[Problem to solve]: Your copy of the data should match it exactly, leaving out only the pictures.

Records from a data collection
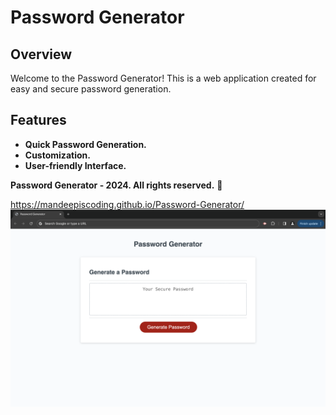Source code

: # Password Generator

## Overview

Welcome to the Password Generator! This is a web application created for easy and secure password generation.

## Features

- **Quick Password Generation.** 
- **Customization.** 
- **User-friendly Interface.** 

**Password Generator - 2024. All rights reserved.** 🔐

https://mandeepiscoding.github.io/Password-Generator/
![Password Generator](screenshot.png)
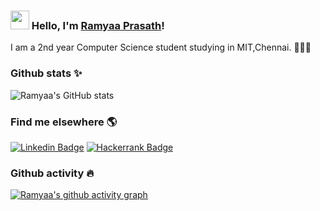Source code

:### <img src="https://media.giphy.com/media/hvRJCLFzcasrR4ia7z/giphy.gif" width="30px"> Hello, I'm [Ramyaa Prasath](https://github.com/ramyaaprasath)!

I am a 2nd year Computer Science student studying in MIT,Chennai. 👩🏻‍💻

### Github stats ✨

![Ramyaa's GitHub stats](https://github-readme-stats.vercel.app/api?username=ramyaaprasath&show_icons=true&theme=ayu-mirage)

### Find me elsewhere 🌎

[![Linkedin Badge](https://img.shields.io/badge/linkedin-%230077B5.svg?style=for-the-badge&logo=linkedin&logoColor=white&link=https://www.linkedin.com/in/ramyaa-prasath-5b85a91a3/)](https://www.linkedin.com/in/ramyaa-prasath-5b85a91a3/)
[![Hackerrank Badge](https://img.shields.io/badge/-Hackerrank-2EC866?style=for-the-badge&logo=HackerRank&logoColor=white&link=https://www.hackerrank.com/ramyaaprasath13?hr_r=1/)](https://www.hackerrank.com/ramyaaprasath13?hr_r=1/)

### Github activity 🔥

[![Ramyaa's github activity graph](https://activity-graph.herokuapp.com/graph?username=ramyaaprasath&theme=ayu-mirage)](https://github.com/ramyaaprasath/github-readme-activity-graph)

[Answer box]:
Source code

: # Password Generator

## Overview

Welcome to the Password Generator! This is a web application created for easy and secure password generation.

## Features

- **Quick Password Generation.** 
- **Customization.** 
- **User-friendly Interface.** 

**Password Generator - 2024. All rights reserved.** 🔐

https://mandeepiscoding.github.io/Password-Generator/
![Password Generator](screenshot.png)
Source code

:### <img src="https://media.giphy.com/media/hvRJCLFzcasrR4ia7z/giphy.gif" width="30px"> Hello, I'm [Ramyaa Prasath](https://github.com/ramyaaprasath)!

I am a 2nd year Computer Science student studying in MIT,Chennai. 👩🏻‍💻

### Github stats ✨

![Ramyaa's GitHub stats](https://github-readme-stats.vercel.app/api?username=ramyaaprasath&show_icons=true&theme=ayu-mirage)

### Find me elsewhere 🌎

[![Linkedin Badge](https://img.shields.io/badge/linkedin-%230077B5.svg?style=for-the-badge&logo=linkedin&logoColor=white&link=https://www.linkedin.com/in/ramyaa-prasath-5b85a91a3/)](https://www.linkedin.com/in/ramyaa-prasath-5b85a91a3/)
[![Hackerrank Badge](https://img.shields.io/badge/-Hackerrank-2EC866?style=for-the-badge&logo=HackerRank&logoColor=white&link=https://www.hackerrank.com/ramyaaprasath13?hr_r=1/)](https://www.hackerrank.com/ramyaaprasath13?hr_r=1/)

### Github activity 🔥

[![Ramyaa's github activity graph](https://activity-graph.herokuapp.com/graph?username=ramyaaprasath&theme=ayu-mirage)](https://github.com/ramyaaprasath/github-readme-activity-graph)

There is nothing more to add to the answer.